Turning toilet paper into new roads – a circular economy masterclass

Rethinking what we consider waste could help water treatment plants unlock a range of new sustainable solutions for society – like using purified toilet paper to build greener roads.

Municipal sewage is not at the top of most authorities’ minds in terms of high-value raw materials, but that might change if more treatment plants started transforming wastewater into something of higher value – like sustainable construction materials.



“Sewage water contains a high amount of suspended solids and up to 70% of this material consists of cellulose fibres originating from the use of toilet paper,” said Professor Francesco Fatone a water cycle expert from the Polytechnic University of Marche in Italy. “The recovered cellulose can be reused in construction materials or for downstream blending with bioplastics.”



Some wastewater treatment plants (WWTPs) have the technology that safely treats this cellulose until it is safe to use, which allows the reclaimed material to then be processed into a new sustainable resource – one that Prof. Fatone says can also be used in road construction or for building things like benches, fences or decking.

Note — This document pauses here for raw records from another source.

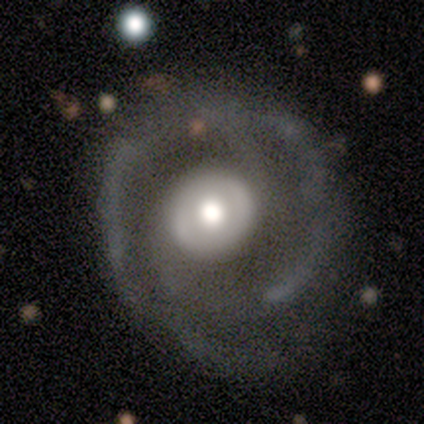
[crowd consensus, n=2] featured or disk 100%, smooth 0%, star or artifact 0%. Down the decision tree: edge-on disk — no (100%); bar — no (100%); spiral arms — yes (50%, tied with no); spiral arm count — 2 (100%); spiral winding — loose (100%); bulge size — large (50%, tied with moderate); merging — minor disturbance (100%).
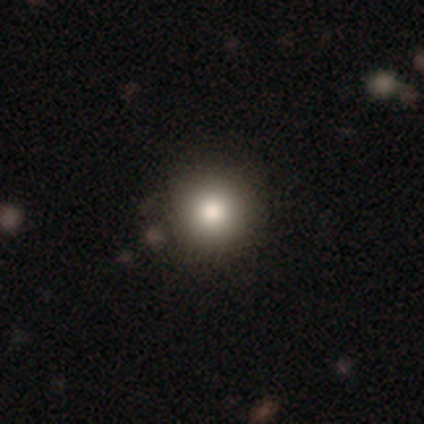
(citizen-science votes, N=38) smooth_or_featured: smooth (p=0.79) [alt: featured or disk p=0.13]
how_rounded: round (p=0.97) [alt: in between p=0.03]
merging: none (p=0.83) [alt: minor disturbance p=0.14]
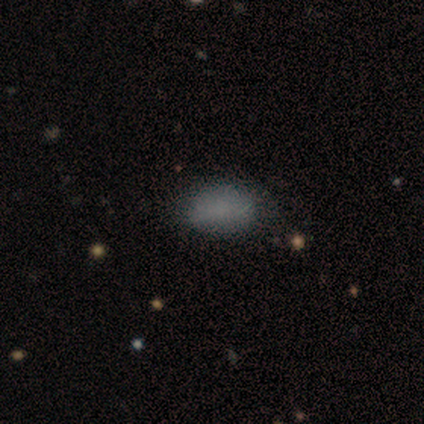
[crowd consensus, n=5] A smooth galaxy with no disk features (100%) that is in between round and cigar-shaped (100%).

Vote fractions:
- Smooth or featured? smooth: 100% / featured or disk: 0% / star or artifact: 0%
- How rounded? in between: 100% / round: 0% / cigar-shaped: 0%
- Merging? none: 80% / minor disturbance: 20% / major disturbance: 0% / merger: 0%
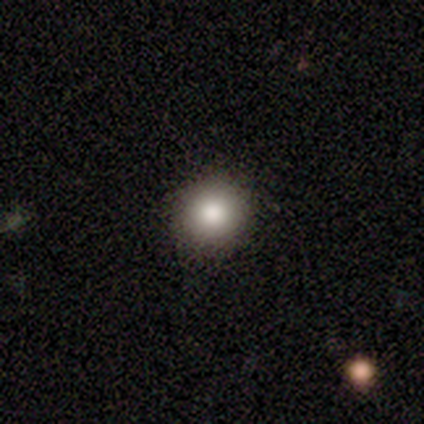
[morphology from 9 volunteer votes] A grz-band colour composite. It shows a smooth galaxy with no disk features (78%) that is round (100%). Merging: none (100%).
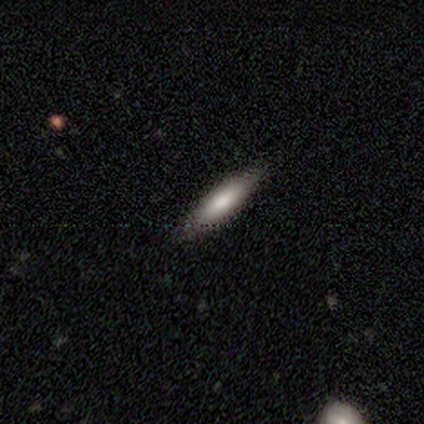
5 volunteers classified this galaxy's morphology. smooth 60%, featured or disk 40%, star or artifact 0%. Down the decision tree: how rounded — cigar-shaped (100%); merging — none (100%).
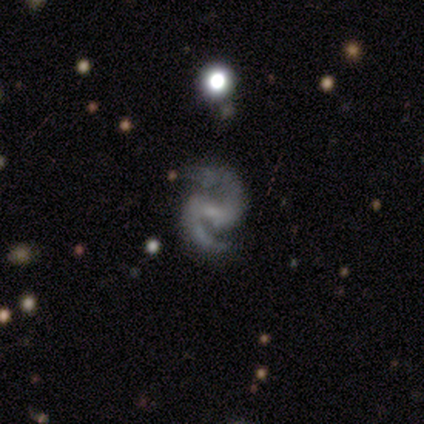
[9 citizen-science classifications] A featured or disk galaxy (100%) with a weak bar (67%), 2 (89%) medium (89%) spiral arms (100%) and a small central bulge (67%).

Vote fractions:
- Smooth or featured? featured or disk: 100% / smooth: 0% / star or artifact: 0%
- Edge-on disk? no: 100% / yes: 0%
- Bar? weak: 67% / strong: 22% / no: 11%
- Spiral arms? yes: 100% / no: 0%
- Spiral winding? medium: 89% / tight: 11% / loose: 0%
- Spiral arm count? 2: 89% / 1: 11% / 3: 0% / 4: 0% / more than 4: 0% / can't tell: 0%
- Bulge size? small: 67% / none: 22% / moderate: 11% / dominant: 0% / large: 0%
- Merging? none: 67% / minor disturbance: 33% / major disturbance: 0% / merger: 0%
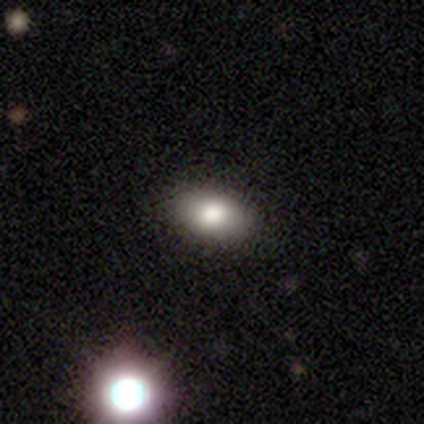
smooth_or_featured: smooth (p=0.78) [alt: featured or disk p=0.11]
how_rounded: in between (p=0.90) [alt: round p=0.10]
merging: none (p=0.88) [alt: merger p=0.09]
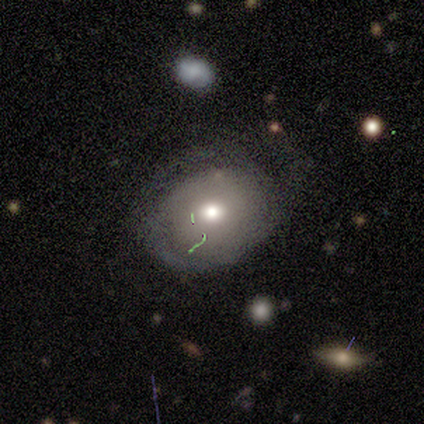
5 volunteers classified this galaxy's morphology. smooth 60%, featured or disk 40%, star or artifact 0%. Down the decision tree: how rounded — round (67%); merging — none (100%).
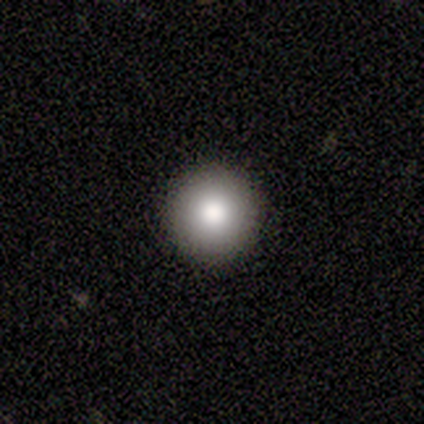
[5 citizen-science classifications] Overall: smooth (60%; featured or disk 20%). How rounded: round (100%). Merging: none (75%).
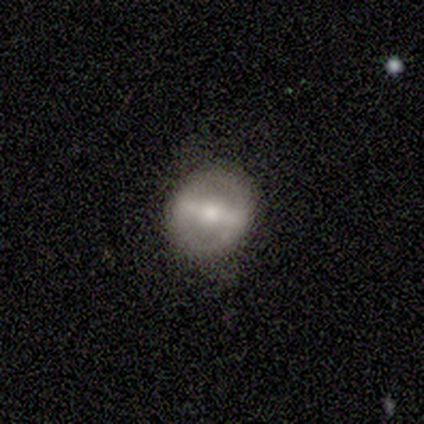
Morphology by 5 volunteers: Smooth or featured? featured or disk (80%)
Edge-on disk? no (100%)
Bar? strong (100%)
Spiral arms? yes (50%, tied with no)
Spiral winding? medium (100%)
Spiral arm count? 2 (100%)
Bulge size? moderate (50%, tied with small)
Merging? none (100%)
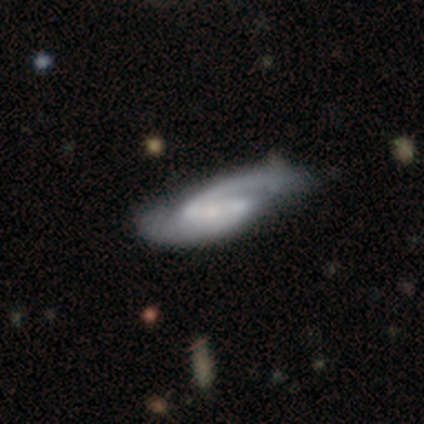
Smooth or featured? featured or disk (77%)
Edge-on disk? no (83%)
Bar? strong (42%, tied with weak)
Spiral arms? yes (100%)
Spiral winding? medium (53%)
Spiral arm count? 2 (79%)
Bulge size? small (58%)
Merging? none (54%)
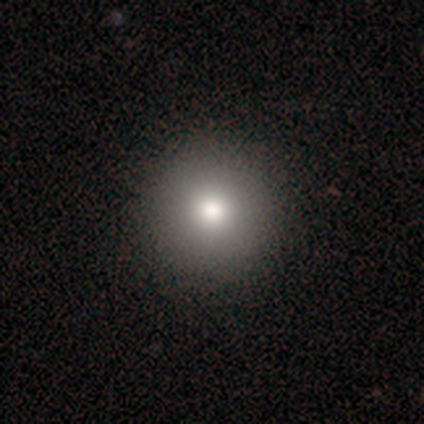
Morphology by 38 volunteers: smooth_or_featured: smooth (p=0.76) [alt: featured or disk p=0.16]
how_rounded: round (p=1.00)
merging: none (p=0.94) [alt: minor disturbance p=0.06]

And cellulose from toilet paper is just one of the available materials that can be reclaimed from wastewater. WWTPs can generate everything from biogas to biochemicals and biobased fertilisers; the problem is that not all WWTPs are utilising a circular approach.

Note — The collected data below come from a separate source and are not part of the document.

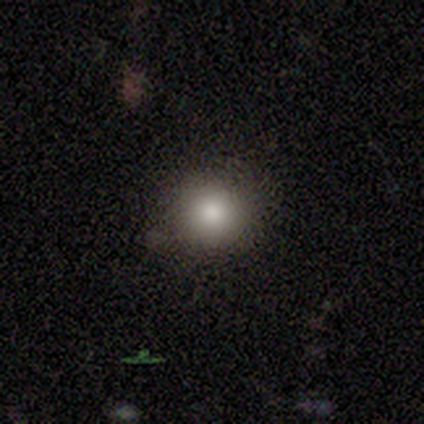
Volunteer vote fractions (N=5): smooth 80%, featured or disk 20%, star or artifact 0%. Down the decision tree: how rounded — round (100%); merging — none (80%).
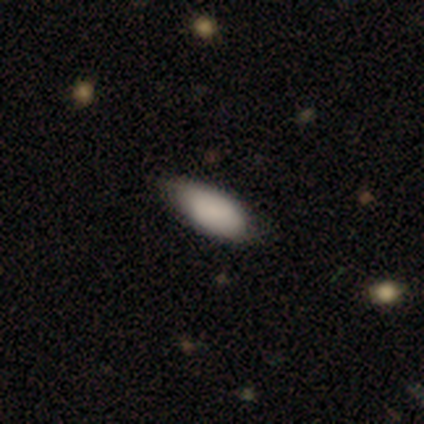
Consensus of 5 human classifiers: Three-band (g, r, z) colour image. It shows a smooth galaxy with no disk features (100%) that is in between round and cigar-shaped (100%). Merging: none (100%).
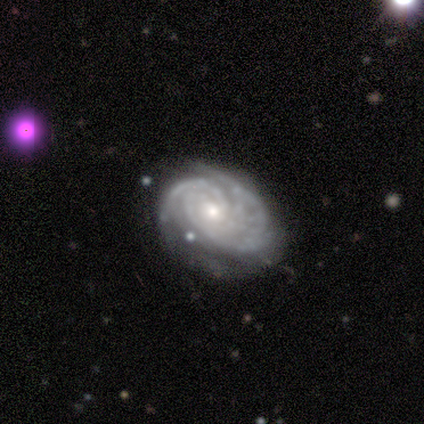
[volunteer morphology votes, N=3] smooth_or_featured: featured or disk (p=1.00)
disk_edge_on: no (p=1.00)
bar: no (p=0.67) [alt: weak p=0.33]
has_spiral_arms: yes (p=1.00)
spiral_winding: tight (p=0.67) [alt: loose p=0.33]
spiral_arm_count: 2 (p=0.33) [tied with: 3 p=0.33, more than 4 p=0.33]
bulge_size: small (p=0.67) [alt: moderate p=0.33]
merging: none (p=0.33) [tied with: minor disturbance p=0.33, major disturbance p=0.33]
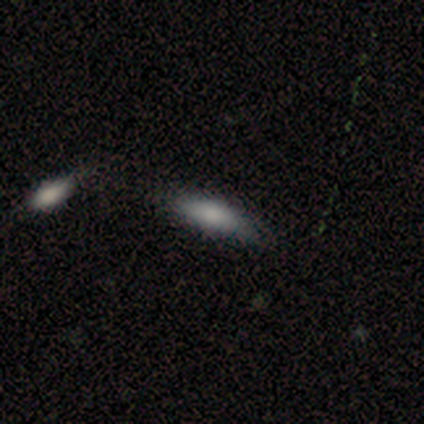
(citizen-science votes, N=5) Smooth or featured?
  - smooth: 80% *
  - featured or disk: 20%
  - star or artifact: 0%
How rounded?
  - in between: 100% *
  - round: 0%
  - cigar-shaped: 0%
Merging?
  - minor disturbance: 60% *
  - none: 20%
  - merger: 20%
  - major disturbance: 0%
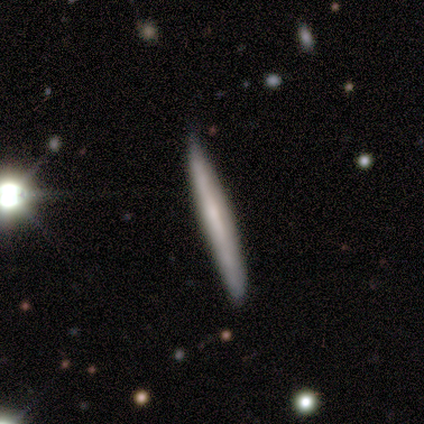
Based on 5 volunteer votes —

“WWTPs are currently the last step of a linear water system,” said Prof. Fatone. “If we want to introduce the concept of circularity in the water management process, we must intervene in the WWTPs and transform them in Water Resource Recovery Facilities (WRRFs).”

Francesco Fatone

But upgrading existing WWTPs to WRRFs requires money and that can depend on authorities to rethink how water flows through society.

Prof. Fatone is the coordinator of SMART-Plant project, which has demonstrated different WRRF technologies across Europe, including all the solutions mentioned above, to showcase the untapped potential of reclaimed materials. They have also used their results to advise policy makers on how to best scale up the circular economy of water.

“The technologies are ready,” said Prof. Fatone. “The main barriers are legislative.”

Reclaimed wastewater materials often encounter strict regulations when trying to enter the market. They can get grouped as conventional waste and must therefore meet complicated criteria to be allowed to compete with linear products, which can translate into extra costs for businesses and prevent some sustainable alternatives from becoming profitable.

SMART-Plant researchers hope their demonstration sites will convince policymakers across Europe to harmonise wastewater rules for a circular economy, which could reduce costs and carbon footprints, while allowing a range of new sustainable materials to overcome regulatory barriers and flow onto the market.

“Recovered resources materials, such as cellulose, are ready to be safely reused and commercialised,” said Prof. Fatone, adding that decision makers’ interest is growing because they have begun to realise that “each recovered resource has its own value.”